* Data extracted from a collection *
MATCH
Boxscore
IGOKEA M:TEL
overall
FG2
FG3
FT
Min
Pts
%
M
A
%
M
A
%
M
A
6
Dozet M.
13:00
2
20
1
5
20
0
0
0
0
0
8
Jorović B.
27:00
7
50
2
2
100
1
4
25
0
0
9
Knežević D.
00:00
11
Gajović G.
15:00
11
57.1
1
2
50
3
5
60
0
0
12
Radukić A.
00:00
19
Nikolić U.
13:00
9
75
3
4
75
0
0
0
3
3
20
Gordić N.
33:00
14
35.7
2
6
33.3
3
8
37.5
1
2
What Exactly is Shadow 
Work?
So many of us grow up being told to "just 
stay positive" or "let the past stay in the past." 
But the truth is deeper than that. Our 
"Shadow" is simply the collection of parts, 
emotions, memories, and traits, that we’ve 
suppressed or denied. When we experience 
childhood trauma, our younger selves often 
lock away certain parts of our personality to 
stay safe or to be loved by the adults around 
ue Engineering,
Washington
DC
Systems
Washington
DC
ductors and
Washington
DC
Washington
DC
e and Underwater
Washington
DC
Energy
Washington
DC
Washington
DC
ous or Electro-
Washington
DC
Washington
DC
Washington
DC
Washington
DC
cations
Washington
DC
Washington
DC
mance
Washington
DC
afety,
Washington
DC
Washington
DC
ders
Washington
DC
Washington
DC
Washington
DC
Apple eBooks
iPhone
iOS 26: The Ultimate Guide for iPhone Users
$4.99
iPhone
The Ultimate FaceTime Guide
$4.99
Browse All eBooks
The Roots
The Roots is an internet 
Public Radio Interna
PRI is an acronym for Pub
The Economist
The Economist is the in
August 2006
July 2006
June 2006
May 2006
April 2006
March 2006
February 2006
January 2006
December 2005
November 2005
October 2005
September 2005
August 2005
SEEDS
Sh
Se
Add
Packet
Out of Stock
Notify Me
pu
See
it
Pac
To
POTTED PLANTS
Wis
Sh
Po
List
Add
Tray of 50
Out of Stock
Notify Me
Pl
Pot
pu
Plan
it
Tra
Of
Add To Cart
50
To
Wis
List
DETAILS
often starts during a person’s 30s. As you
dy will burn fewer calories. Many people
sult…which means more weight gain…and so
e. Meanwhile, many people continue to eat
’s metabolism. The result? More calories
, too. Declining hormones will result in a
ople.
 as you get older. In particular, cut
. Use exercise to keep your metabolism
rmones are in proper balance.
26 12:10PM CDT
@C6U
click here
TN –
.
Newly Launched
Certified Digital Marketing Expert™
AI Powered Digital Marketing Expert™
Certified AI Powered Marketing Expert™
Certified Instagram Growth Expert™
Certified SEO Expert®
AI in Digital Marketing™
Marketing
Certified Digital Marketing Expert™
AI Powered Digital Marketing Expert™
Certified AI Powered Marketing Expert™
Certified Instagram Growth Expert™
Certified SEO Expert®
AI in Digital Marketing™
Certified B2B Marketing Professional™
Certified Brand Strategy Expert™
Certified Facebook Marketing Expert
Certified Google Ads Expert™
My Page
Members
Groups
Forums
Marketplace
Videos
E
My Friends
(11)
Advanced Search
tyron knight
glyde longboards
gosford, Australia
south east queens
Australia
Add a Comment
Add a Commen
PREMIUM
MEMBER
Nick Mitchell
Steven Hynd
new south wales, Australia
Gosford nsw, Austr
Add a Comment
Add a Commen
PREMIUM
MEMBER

* WHAT IS REQUIRED *
Your task is to repeat the entries exactly.

* ANSWER SPACE *
MATCH
Boxscore
IGOKEA M:TEL
overall
FG2
FG3
FT
Min
Pts
%
M
A
%
M
A
%
M
A
6
Dozet M.
13:00
2
20
1
5
20
0
0
0
0
0
8
Jorović B.
27:00
7
50
2
2
100
1
4
25
0
0
9
Knežević D.
00:00
11
Gajović G.
15:00
11
57.1
1
2
50
3
5
60
0
0
12
Radukić A.
00:00
19
Nikolić U.
13:00
9
75
3
4
75
0
0
0
3
3
20
Gordić N.
33:00
14
35.7
2
6
33.3
3
8
37.5
1
2
What Exactly is Shadow 
Work?
So many of us grow up being told to "just 
stay positive" or "let the past stay in the past." 
But the truth is deeper than that. Our 
"Shadow" is simply the collection of parts, 
emotions, memories, and traits, that we’ve 
suppressed or denied. When we experience 
childhood trauma, our younger selves often 
lock away certain parts of our personality to 
stay safe or to be loved by the adults around 
ue Engineering,
Washington
DC
Systems
Washington
DC
ductors and
Washington
DC
Washington
DC
e and Underwater
Washington
DC
Energy
Washington
DC
Washington
DC
ous or Electro-
Washington
DC
Washington
DC
Washington
DC
Washington
DC
cations
Washington
DC
Washington
DC
mance
Washington
DC
afety,
Washington
DC
Washington
DC
ders
Washington
DC
Washington
DC
Washington
DC
Apple eBooks
iPhone
iOS 26: The Ultimate Guide for iPhone Users
$4.99
iPhone
The Ultimate FaceTime Guide
$4.99
Browse All eBooks
The Roots
The Roots is an internet 
Public Radio Interna
PRI is an acronym for Pub
The Economist
The Economist is the in
August 2006
July 2006
June 2006
May 2006
April 2006
March 2006
February 2006
January 2006
December 2005
November 2005
October 2005
September 2005
August 2005
SEEDS
Sh
Se
Add
Packet
Out of Stock
Notify Me
pu
See
it
Pac
To
POTTED PLANTS
Wis
Sh
Po
List
Add
Tray of 50
Out of Stock
Notify Me
Pl
Pot
pu
Plan
it
Tra
Of
Add To Cart
50
To
Wis
List
DETAILS
often starts during a person’s 30s. As you
dy will burn fewer calories. Many people
sult…which means more weight gain…and so
e. Meanwhile, many people continue to eat
’s metabolism. The result? More calories
, too. Declining hormones will result in a
ople.
 as you get older. In particular, cut
. Use exercise to keep your metabolism
rmones are in proper balance.
26 12:10PM CDT
@C6U
click here
TN –
.
Newly Launched
Certified Digital Marketing Expert™
AI Powered Digital Marketing Expert™
Certified AI Powered Marketing Expert™
Certified Instagram Growth Expert™
Certified SEO Expert®
AI in Digital Marketing™
Marketing
Certified Digital Marketing Expert™
AI Powered Digital Marketing Expert™
Certified AI Powered Marketing Expert™
Certified Instagram Growth Expert™
Certified SEO Expert®
AI in Digital Marketing™
Certified B2B Marketing Professional™
Certified Brand Strategy Expert™
Certified Facebook Marketing Expert
Certified Google Ads Expert™
My Page
Members
Groups
Forums
Marketplace
Videos
E
My Friends
(11)
Advanced Search
tyron knight
glyde longboards
gosford, Australia
south east queens
Australia
Add a Comment
Add a Commen
PREMIUM
MEMBER
Nick Mitchell
Steven Hynd
new south wales, Australia
Gosford nsw, Austr
Add a Comment
Add a Commen
PREMIUM
MEMBER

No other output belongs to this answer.